* WHAT YOU ARE ASKED TO DO
Look for the word "durch" in the entries and copy every line where it shows up.

* THE DATA

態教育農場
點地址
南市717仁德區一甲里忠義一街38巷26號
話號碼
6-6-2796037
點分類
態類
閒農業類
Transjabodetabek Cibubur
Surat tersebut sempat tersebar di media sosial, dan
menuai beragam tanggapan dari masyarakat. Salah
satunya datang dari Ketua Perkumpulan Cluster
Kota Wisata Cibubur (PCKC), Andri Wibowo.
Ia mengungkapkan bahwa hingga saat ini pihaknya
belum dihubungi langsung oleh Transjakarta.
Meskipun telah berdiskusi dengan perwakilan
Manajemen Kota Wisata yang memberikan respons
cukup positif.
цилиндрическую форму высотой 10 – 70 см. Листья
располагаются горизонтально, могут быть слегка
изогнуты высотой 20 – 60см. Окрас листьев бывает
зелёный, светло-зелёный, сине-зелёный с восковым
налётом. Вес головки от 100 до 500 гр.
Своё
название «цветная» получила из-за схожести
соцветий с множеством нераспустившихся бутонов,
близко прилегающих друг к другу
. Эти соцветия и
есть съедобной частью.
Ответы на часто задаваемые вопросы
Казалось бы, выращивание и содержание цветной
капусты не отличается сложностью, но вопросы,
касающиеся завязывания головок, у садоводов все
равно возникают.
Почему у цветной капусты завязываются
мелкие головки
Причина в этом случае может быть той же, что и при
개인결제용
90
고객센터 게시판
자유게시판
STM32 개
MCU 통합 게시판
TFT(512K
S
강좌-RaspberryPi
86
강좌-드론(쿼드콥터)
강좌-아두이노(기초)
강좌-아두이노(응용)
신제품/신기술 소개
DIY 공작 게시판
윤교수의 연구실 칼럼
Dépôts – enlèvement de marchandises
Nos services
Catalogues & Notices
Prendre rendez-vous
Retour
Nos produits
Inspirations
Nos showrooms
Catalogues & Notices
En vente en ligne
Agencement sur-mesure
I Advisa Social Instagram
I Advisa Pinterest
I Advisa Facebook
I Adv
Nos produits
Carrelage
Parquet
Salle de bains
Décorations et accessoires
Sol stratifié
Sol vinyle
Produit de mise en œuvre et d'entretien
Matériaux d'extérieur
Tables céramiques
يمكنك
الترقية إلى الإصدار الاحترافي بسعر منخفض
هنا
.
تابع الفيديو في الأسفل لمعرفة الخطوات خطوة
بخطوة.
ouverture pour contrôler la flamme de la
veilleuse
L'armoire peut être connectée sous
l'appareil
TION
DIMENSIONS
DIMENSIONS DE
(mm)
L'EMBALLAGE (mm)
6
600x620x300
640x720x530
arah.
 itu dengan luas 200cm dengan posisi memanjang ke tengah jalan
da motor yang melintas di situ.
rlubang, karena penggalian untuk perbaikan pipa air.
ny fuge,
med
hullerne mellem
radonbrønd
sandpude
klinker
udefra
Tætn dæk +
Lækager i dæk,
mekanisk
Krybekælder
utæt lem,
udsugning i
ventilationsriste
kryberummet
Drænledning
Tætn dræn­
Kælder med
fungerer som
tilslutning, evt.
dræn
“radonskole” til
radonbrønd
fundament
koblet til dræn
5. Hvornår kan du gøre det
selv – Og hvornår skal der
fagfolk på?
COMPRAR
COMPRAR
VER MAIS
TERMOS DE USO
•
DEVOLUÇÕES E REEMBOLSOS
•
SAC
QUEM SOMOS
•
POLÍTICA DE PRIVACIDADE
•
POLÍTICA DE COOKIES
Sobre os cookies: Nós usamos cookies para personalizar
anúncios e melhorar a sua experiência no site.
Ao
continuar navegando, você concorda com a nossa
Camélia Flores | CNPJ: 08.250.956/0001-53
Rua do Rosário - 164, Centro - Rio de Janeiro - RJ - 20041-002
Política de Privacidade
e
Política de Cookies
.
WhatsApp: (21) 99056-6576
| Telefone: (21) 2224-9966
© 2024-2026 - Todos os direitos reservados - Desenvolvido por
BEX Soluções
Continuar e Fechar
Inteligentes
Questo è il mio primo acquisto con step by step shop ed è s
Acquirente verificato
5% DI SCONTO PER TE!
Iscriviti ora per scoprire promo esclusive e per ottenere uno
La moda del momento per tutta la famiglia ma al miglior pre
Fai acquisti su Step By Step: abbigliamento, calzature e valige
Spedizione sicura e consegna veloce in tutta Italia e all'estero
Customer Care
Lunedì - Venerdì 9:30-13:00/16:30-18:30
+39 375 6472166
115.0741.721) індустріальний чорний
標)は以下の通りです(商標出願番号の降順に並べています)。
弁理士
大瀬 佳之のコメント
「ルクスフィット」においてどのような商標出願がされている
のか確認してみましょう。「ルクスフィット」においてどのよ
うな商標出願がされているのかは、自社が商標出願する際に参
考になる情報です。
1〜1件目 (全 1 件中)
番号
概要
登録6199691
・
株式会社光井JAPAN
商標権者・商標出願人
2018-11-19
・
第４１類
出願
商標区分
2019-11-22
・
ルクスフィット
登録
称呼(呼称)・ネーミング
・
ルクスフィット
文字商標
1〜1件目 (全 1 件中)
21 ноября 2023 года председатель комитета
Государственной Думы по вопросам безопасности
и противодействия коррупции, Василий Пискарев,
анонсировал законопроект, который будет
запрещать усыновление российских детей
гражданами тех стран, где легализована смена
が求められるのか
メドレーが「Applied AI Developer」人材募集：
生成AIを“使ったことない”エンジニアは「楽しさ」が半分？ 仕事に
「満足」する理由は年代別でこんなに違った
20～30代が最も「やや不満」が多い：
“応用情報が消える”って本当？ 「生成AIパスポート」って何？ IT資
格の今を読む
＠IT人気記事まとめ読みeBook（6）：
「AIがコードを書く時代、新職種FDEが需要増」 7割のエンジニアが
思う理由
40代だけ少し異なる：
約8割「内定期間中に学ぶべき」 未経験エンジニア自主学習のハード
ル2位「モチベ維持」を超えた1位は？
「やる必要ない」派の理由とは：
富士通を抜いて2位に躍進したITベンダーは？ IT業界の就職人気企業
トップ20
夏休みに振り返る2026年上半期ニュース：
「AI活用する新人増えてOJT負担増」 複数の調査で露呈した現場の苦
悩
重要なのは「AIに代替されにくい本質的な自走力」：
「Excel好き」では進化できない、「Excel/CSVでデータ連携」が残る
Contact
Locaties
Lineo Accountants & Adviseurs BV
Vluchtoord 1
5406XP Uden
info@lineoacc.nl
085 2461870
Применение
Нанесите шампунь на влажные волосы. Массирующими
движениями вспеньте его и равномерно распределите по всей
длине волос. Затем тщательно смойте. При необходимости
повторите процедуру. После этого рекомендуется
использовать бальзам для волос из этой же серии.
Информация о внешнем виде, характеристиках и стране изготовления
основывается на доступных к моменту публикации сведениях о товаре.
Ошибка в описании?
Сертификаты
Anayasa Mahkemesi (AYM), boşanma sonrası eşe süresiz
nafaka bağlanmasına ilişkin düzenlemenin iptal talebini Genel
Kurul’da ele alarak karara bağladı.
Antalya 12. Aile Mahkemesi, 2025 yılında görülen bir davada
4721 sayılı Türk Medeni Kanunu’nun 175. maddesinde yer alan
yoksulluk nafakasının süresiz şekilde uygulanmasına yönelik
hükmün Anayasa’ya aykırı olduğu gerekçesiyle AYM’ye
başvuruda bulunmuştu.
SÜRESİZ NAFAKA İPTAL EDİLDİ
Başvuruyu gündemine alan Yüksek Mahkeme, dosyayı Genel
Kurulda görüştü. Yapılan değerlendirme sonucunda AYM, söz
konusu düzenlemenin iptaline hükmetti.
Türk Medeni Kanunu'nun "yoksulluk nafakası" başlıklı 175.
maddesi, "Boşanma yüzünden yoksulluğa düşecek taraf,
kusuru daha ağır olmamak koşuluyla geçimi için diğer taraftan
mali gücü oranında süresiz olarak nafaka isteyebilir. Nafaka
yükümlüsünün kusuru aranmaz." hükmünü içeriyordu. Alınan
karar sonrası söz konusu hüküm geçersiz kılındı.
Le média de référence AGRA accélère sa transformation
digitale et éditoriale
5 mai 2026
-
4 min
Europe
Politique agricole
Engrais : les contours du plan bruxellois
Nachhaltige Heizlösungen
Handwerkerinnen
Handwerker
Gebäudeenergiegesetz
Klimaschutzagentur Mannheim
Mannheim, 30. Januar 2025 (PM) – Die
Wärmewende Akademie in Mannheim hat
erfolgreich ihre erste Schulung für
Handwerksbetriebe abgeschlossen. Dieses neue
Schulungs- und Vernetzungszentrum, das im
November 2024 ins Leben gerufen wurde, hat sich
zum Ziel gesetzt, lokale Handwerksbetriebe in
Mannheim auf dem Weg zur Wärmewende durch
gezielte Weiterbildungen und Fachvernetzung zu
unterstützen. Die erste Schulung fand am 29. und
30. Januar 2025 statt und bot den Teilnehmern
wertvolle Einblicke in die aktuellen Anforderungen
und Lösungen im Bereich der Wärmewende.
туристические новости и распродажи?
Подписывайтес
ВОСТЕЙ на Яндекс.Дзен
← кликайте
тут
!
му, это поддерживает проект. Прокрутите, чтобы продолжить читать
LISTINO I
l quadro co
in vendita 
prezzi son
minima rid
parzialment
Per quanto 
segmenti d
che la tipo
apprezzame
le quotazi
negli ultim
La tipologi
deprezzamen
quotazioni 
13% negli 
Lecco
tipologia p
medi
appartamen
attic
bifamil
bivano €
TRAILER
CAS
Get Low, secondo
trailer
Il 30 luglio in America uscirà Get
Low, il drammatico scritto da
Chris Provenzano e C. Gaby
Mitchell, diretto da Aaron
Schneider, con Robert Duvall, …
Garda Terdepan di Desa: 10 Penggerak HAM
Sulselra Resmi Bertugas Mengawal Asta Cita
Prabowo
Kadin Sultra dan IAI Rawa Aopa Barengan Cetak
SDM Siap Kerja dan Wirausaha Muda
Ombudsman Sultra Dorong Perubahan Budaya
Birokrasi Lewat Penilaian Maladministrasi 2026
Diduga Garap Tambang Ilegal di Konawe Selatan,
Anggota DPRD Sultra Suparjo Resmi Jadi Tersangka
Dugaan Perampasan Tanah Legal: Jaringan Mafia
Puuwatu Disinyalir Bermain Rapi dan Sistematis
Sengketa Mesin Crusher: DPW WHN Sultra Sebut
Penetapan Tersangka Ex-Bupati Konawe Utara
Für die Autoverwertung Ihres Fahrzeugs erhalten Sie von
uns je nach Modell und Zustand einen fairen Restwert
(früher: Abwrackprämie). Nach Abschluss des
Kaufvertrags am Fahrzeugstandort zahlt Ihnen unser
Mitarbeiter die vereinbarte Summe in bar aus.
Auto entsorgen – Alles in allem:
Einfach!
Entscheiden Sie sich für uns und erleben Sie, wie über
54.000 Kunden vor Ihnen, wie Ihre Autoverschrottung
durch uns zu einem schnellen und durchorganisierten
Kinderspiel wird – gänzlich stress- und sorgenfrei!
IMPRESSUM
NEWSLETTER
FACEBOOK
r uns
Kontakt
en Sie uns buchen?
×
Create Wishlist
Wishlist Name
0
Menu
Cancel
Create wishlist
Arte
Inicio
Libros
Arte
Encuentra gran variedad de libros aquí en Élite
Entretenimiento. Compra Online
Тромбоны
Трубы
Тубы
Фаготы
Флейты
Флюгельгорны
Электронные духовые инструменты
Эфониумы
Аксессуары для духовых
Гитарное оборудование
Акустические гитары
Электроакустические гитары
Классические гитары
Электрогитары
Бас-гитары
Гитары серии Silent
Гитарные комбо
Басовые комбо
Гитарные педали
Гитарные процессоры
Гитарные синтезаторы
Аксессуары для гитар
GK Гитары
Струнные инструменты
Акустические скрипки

* EXPECTED OUTPUT
Mannheim auf dem Weg zur Wärmewende durch
durch uns zu einem schnellen und durchorganisierten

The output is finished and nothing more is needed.